» **Task requirements**
Can you reproduce the lines of the listing below verbatim, starting at the line that contains "Rendered at 2001 by 1125 pixels." and ending at the line that contains "picture [451, 95, 1202, 1146]"?

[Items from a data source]
────────────────

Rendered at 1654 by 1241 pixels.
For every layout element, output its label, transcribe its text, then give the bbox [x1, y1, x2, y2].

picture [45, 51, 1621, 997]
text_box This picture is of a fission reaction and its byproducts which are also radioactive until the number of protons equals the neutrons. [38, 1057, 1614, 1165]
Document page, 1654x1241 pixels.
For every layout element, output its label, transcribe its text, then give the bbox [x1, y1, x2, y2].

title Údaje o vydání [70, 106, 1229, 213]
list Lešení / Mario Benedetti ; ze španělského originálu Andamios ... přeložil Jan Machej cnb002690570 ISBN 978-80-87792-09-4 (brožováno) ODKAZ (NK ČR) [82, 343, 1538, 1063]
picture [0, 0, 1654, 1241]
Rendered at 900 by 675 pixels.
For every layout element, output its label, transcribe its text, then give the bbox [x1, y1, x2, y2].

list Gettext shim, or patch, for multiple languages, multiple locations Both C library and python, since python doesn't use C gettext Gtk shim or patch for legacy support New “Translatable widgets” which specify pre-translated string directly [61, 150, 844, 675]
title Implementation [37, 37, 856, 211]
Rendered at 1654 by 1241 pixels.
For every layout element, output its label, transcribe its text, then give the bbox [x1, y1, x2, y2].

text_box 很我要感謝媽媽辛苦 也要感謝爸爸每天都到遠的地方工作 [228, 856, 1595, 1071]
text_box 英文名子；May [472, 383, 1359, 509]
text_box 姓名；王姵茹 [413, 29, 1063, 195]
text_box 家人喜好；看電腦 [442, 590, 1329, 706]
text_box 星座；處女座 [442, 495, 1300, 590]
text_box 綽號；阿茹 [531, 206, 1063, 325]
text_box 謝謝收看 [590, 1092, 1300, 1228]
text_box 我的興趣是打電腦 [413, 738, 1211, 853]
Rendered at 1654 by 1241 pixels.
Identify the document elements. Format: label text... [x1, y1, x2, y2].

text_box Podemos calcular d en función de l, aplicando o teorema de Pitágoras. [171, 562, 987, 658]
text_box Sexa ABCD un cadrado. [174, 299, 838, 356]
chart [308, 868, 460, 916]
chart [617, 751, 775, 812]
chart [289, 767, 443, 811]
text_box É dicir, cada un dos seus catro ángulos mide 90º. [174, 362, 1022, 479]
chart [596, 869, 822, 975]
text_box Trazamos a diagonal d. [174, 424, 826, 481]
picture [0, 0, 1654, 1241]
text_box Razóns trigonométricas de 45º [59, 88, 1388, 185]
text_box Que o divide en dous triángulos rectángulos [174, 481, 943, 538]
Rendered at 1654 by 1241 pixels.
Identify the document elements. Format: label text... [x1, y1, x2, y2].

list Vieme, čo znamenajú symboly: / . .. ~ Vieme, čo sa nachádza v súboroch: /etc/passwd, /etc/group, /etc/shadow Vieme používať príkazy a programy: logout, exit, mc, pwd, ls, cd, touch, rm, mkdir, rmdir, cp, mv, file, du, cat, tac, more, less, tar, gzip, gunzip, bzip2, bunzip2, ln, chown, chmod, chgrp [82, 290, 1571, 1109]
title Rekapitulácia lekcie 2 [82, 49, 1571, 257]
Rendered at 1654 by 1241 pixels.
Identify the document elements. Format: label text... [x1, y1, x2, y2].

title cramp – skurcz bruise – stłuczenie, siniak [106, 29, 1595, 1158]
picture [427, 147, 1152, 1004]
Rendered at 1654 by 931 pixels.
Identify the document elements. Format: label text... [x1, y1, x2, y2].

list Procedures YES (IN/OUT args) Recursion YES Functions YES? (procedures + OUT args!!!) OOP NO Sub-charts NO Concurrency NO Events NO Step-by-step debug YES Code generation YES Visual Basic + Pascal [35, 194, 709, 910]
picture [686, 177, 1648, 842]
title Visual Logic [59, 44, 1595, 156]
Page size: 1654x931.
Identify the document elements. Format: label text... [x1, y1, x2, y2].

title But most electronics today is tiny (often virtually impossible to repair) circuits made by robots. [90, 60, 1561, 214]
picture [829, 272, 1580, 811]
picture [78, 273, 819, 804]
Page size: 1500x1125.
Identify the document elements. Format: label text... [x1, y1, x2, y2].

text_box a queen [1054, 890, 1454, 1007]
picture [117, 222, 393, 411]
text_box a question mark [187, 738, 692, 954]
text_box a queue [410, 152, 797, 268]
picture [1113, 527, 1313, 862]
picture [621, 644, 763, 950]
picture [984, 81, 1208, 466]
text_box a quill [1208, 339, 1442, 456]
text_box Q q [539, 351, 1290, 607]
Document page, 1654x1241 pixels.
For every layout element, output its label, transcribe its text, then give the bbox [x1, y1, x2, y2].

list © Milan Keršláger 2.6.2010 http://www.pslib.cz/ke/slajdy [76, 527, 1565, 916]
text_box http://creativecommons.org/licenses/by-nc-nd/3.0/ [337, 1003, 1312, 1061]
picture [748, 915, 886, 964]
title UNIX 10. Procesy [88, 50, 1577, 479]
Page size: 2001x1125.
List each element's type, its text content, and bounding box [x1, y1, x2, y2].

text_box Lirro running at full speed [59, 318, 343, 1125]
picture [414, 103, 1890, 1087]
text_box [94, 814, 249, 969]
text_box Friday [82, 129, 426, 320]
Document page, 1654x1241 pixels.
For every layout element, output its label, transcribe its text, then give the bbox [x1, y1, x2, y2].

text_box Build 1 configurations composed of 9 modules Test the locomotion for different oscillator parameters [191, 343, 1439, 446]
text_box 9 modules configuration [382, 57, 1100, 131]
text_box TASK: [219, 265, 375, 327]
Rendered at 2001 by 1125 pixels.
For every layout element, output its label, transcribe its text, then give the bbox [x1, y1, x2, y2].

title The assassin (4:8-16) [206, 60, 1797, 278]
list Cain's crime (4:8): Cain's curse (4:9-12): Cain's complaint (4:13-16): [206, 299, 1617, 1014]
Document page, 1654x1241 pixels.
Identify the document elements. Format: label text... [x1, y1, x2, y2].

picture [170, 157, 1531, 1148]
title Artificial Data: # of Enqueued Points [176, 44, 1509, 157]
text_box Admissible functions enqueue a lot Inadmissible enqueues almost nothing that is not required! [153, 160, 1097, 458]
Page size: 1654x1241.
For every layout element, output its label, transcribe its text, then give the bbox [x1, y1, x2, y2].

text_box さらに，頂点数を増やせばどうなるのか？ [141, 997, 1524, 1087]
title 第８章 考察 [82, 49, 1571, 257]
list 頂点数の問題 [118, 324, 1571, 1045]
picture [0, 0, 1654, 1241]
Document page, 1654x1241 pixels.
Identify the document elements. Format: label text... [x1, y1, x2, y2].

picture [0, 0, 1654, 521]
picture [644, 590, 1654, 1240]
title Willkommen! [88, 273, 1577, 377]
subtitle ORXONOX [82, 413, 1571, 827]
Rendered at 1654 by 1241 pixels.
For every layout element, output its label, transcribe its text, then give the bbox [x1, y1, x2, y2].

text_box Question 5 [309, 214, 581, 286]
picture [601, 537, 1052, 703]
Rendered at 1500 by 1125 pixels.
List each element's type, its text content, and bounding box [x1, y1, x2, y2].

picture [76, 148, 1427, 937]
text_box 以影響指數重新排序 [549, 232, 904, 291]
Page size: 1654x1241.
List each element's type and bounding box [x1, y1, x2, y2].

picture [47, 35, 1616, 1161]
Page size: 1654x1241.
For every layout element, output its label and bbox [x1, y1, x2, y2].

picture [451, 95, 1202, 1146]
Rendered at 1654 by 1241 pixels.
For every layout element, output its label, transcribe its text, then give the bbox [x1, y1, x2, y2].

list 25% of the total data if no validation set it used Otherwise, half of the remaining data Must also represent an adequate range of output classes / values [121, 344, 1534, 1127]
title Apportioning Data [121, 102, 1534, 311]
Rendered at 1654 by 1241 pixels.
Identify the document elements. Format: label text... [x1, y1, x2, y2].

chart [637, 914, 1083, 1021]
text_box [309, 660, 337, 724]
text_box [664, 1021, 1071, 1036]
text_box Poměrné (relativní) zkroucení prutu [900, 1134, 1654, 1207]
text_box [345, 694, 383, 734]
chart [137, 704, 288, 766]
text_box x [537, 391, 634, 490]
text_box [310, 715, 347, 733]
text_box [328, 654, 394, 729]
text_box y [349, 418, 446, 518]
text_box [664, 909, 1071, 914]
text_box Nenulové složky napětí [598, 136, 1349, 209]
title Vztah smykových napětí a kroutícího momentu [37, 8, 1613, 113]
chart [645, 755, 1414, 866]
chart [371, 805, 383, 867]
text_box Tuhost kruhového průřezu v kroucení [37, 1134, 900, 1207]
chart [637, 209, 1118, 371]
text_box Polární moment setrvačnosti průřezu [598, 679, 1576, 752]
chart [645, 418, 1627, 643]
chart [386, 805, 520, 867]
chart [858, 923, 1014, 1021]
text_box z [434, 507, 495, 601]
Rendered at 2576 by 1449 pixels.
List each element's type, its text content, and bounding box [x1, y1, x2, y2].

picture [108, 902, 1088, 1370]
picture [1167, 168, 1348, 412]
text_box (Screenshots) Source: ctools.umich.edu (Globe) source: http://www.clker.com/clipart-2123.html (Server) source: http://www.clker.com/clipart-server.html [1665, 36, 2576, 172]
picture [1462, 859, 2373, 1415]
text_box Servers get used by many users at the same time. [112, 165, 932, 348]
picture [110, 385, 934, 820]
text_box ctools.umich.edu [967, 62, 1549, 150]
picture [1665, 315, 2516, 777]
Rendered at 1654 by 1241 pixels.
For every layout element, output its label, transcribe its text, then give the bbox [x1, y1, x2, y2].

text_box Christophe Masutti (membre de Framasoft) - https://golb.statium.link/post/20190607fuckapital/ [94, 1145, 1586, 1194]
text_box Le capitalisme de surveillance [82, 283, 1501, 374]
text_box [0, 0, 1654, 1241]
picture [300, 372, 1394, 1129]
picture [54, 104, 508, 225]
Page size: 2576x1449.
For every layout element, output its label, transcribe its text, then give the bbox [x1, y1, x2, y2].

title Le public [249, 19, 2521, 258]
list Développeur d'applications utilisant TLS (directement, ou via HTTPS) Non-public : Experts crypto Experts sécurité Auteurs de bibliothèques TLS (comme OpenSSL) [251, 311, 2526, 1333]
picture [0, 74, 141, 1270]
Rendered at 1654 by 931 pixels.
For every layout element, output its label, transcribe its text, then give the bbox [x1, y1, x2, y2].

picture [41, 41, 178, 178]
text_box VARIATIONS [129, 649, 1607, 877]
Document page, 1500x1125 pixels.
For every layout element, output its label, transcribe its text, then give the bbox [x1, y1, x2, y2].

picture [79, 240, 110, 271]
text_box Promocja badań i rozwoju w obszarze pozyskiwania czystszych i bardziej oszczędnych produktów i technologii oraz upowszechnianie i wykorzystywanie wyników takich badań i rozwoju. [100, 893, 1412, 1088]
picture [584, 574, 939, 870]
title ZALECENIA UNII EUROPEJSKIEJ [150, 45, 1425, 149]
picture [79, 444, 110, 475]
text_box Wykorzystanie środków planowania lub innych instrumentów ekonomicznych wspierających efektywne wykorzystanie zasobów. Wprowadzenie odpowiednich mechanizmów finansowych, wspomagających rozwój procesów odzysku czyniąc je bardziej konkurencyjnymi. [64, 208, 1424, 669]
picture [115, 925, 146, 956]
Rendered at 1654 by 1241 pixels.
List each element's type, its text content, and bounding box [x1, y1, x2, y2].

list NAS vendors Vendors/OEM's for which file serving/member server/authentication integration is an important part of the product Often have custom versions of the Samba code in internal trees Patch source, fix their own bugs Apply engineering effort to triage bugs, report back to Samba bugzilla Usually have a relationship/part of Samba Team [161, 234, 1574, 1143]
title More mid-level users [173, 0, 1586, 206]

────────────────

» **Task response**
Rendered at 2001 by 1125 pixels.
For every layout element, output its label, transcribe its text, then give the bbox [x1, y1, x2, y2].

title The assassin (4:8-16) [206, 60, 1797, 278]
list Cain's crime (4:8): Cain's curse (4:9-12): Cain's complaint (4:13-16): [206, 299, 1617, 1014]
Document page, 1654x1241 pixels.
Identify the document elements. Format: label text... [x1, y1, x2, y2].

picture [170, 157, 1531, 1148]
title Artificial Data: # of Enqueued Points [176, 44, 1509, 157]
text_box Admissible functions enqueue a lot Inadmissible enqueues almost nothing that is not required! [153, 160, 1097, 458]
Page size: 1654x1241.
For every layout element, output its label, transcribe its text, then give the bbox [x1, y1, x2, y2].

text_box さらに，頂点数を増やせばどうなるのか？ [141, 997, 1524, 1087]
title 第８章 考察 [82, 49, 1571, 257]
list 頂点数の問題 [118, 324, 1571, 1045]
picture [0, 0, 1654, 1241]
Document page, 1654x1241 pixels.
Identify the document elements. Format: label text... [x1, y1, x2, y2].

picture [0, 0, 1654, 521]
picture [644, 590, 1654, 1240]
title Willkommen! [88, 273, 1577, 377]
subtitle ORXONOX [82, 413, 1571, 827]
Rendered at 1654 by 1241 pixels.
For every layout element, output its label, transcribe its text, then give the bbox [x1, y1, x2, y2].

text_box Question 5 [309, 214, 581, 286]
picture [601, 537, 1052, 703]
Rendered at 1500 by 1125 pixels.
List each element's type, its text content, and bounding box [x1, y1, x2, y2].

picture [76, 148, 1427, 937]
text_box 以影響指數重新排序 [549, 232, 904, 291]
Page size: 1654x1241.
List each element's type and bounding box [x1, y1, x2, y2].

picture [47, 35, 1616, 1161]
Page size: 1654x1241.
For every layout element, output its label and bbox [x1, y1, x2, y2].

picture [451, 95, 1202, 1146]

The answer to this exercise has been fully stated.